ExSQL.Tokenizer (exsql v0.1.4)

Copy Markdown

Lexical analysis for SQL text.

Mirrors SQLite's tokenize.c, which classifies bytes through a 256-entry lookup table and resolves keywords with a generated perfect hash. In Elixir the same job is done with binary pattern matching: each clause of scan/3 corresponds to a character class, and keyword recognition is a MapSet lookup on the downcased identifier.

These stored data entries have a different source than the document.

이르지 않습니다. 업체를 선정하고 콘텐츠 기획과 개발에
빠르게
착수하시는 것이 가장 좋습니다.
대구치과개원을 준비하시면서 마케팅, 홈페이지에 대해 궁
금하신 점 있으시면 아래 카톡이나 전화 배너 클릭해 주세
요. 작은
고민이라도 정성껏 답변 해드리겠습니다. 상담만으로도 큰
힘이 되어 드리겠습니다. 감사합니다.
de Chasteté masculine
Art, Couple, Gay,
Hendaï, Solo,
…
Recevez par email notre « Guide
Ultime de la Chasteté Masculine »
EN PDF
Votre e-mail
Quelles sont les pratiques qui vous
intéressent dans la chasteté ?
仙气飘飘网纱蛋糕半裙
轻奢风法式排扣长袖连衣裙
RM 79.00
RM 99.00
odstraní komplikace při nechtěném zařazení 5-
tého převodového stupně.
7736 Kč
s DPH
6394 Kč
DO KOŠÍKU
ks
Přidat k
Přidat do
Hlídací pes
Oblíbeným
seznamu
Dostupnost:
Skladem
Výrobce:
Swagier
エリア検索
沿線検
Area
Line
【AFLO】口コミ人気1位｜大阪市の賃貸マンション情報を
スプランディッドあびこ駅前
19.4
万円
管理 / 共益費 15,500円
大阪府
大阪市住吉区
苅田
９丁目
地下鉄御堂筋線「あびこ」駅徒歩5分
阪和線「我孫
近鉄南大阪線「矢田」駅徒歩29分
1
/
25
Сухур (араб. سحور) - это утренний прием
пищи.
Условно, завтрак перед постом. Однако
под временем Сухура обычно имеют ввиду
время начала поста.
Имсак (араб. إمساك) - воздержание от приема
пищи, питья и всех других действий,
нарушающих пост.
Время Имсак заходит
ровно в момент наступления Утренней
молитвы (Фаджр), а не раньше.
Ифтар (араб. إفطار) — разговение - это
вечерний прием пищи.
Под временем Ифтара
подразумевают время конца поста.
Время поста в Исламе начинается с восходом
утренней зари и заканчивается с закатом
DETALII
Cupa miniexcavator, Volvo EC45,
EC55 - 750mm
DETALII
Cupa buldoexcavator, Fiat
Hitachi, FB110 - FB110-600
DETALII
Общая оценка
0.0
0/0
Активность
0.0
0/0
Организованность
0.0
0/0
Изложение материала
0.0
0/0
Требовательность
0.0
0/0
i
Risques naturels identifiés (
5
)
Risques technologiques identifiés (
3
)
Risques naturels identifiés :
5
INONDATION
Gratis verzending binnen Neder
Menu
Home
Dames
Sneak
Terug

Tokens are {type, value, line} tuples:

  • {:keyword, :select, 1} — case-insensitive SQL keywords
  • {:id, "users", 1} — identifiers (bare, "quoted", [bracketed], or backticked)
  • {:int, 42, 1} / {:float, 3.14, 1} — numeric literals
  • {:string, "abc", 1} — single-quoted string literals ('' escapes a quote)
  • {:blob, <<0xAB>>, 1}x'AB' hex blob literals
  • punctuation and operators such as {:comma, ",", 1}, {:le, "<=", 1}

Summary

Functions

Tokenizes sql, returning {:ok, tokens} or {:error, reason}.

Types

token()

@type token() :: {atom(), term(), pos_integer()}

Functions

tokenize(sql)

@spec tokenize(String.t()) :: {:ok, [token()]} | {:error, term()}

Tokenizes sql, returning {:ok, tokens} or {:error, reason}.

The token list does not include trailing end-of-input markers; the parser treats the empty list as end of input.